:: Task to carry out ::
A word-for-word copy of the data is what's wanted, with no pictures.
↓
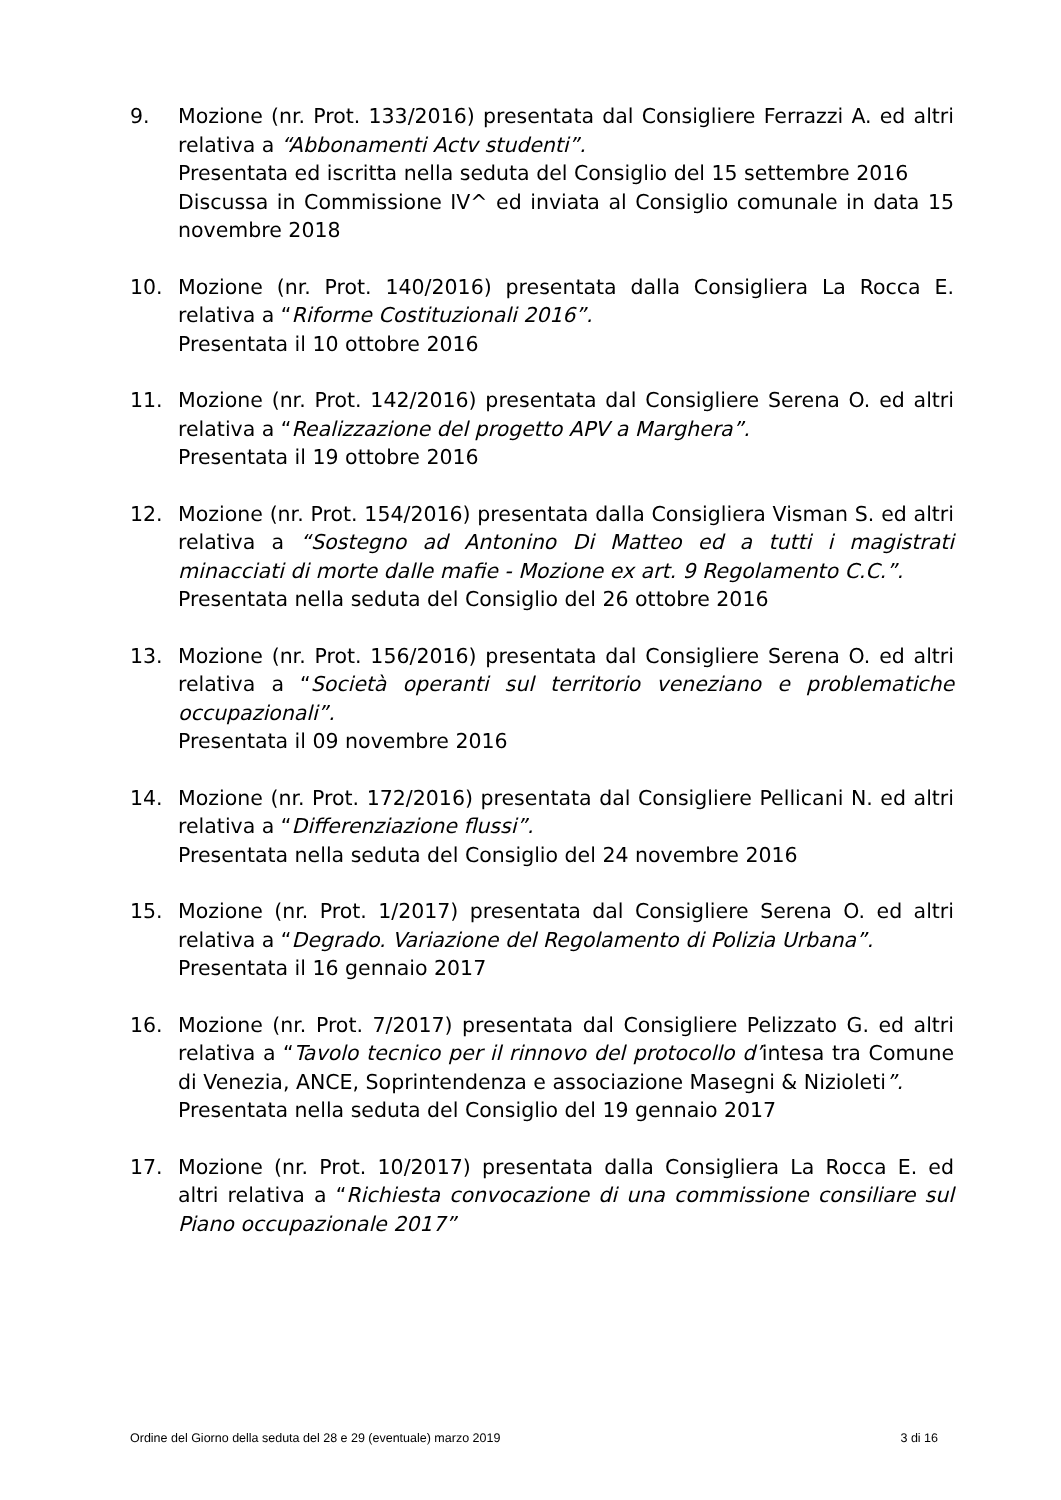9. Mozione (nr. Prot. 133/2016) presentata dal Consigliere Ferrazzi A. ed altri relativa a “Abbonamenti Actv studenti”.
Presentata ed iscritta nella seduta del Consiglio del 15 settembre 2016
Discussa in Commissione IV^ ed inviata al Consiglio comunale in data 15 novembre 2018
10. Mozione (nr. Prot. 140/2016) presentata dalla Consigliera La Rocca E. relativa a “Riforme Costituzionali 2016”.
Presentata il 10 ottobre 2016
11. Mozione (nr. Prot. 142/2016) presentata dal Consigliere Serena O. ed altri relativa a “Realizzazione del progetto APV a Marghera”.
Presentata il 19 ottobre 2016
12. Mozione (nr. Prot. 154/2016) presentata dalla Consigliera Visman S. ed altri relativa a “Sostegno ad Antonino Di Matteo ed a tutti i magistrati minacciati di morte dalle mafie - Mozione ex art. 9 Regolamento C.C.”.
Presentata nella seduta del Consiglio del 26 ottobre 2016
13. Mozione (nr. Prot. 156/2016) presentata dal Consigliere Serena O. ed altri relativa a “Società operanti sul territorio veneziano e problematiche occupazionali”.
Presentata il 09 novembre 2016
14. Mozione (nr. Prot. 172/2016) presentata dal Consigliere Pellicani N. ed altri relativa a “Differenziazione flussi”.
Presentata nella seduta del Consiglio del 24 novembre 2016
15. Mozione (nr. Prot. 1/2017) presentata dal Consigliere Serena O. ed altri relativa a “Degrado. Variazione del Regolamento di Polizia Urbana”.
Presentata il 16 gennaio 2017
16. Mozione (nr. Prot. 7/2017) presentata dal Consigliere Pelizzato G. ed altri relativa a “Tavolo tecnico per il rinnovo del protocollo d’intesa tra Comune di Venezia, ANCE, Soprintendenza e associazione Masegni & Nizioleti”.
Presentata nella seduta del Consiglio del 19 gennaio 2017
17. Mozione (nr. Prot. 10/2017) presentata dalla Consigliera La Rocca E. ed altri relativa a “Richiesta convocazione di una commissione consiliare sul Piano occupazionale 2017”
Ordine del Giorno della seduta del 28 e 29 (eventuale) marzo 2019 3 di 16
↑
:: Solution to this exercise ::
9. Mozione (nr. Prot. 133/2016) presentata dal Consigliere Ferrazzi A. ed altri relativa a “Abbonamenti Actv studenti”.
Presentata ed iscritta nella seduta del Consiglio del 15 settembre 2016
Discussa in Commissione IV^ ed inviata al Consiglio comunale in data 15 novembre 2018
10. Mozione (nr. Prot. 140/2016) presentata dalla Consigliera La Rocca E. relativa a “Riforme Costituzionali 2016”.
Presentata il 10 ottobre 2016
11. Mozione (nr. Prot. 142/2016) presentata dal Consigliere Serena O. ed altri relativa a “Realizzazione del progetto APV a Marghera”.
Presentata il 19 ottobre 2016
12. Mozione (nr. Prot. 154/2016) presentata dalla Consigliera Visman S. ed altri relativa a “Sostegno ad Antonino Di Matteo ed a tutti i magistrati minacciati di morte dalle mafie - Mozione ex art. 9 Regolamento C.C.”.
Presentata nella seduta del Consiglio del 26 ottobre 2016
13. Mozione (nr. Prot. 156/2016) presentata dal Consigliere Serena O. ed altri relativa a “Società operanti sul territorio veneziano e problematiche occupazionali”.
Presentata il 09 novembre 2016
14. Mozione (nr. Prot. 172/2016) presentata dal Consigliere Pellicani N. ed altri relativa a “Differenziazione flussi”.
Presentata nella seduta del Consiglio del 24 novembre 2016
15. Mozione (nr. Prot. 1/2017) presentata dal Consigliere Serena O. ed altri relativa a “Degrado. Variazione del Regolamento di Polizia Urbana”.
Presentata il 16 gennaio 2017
16. Mozione (nr. Prot. 7/2017) presentata dal Consigliere Pelizzato G. ed altri relativa a “Tavolo tecnico per il rinnovo del protocollo d’intesa tra Comune di Venezia, ANCE, Soprintendenza e associazione Masegni & Nizioleti”.
Presentata nella seduta del Consiglio del 19 gennaio 2017
17. Mozione (nr. Prot. 10/2017) presentata dalla Consigliera La Rocca E. ed altri relativa a “Richiesta convocazione di una commissione consiliare sul Piano occupazionale 2017”
Ordine del Giorno della seduta del 28 e 29 (eventuale) marzo 2019 3 di 16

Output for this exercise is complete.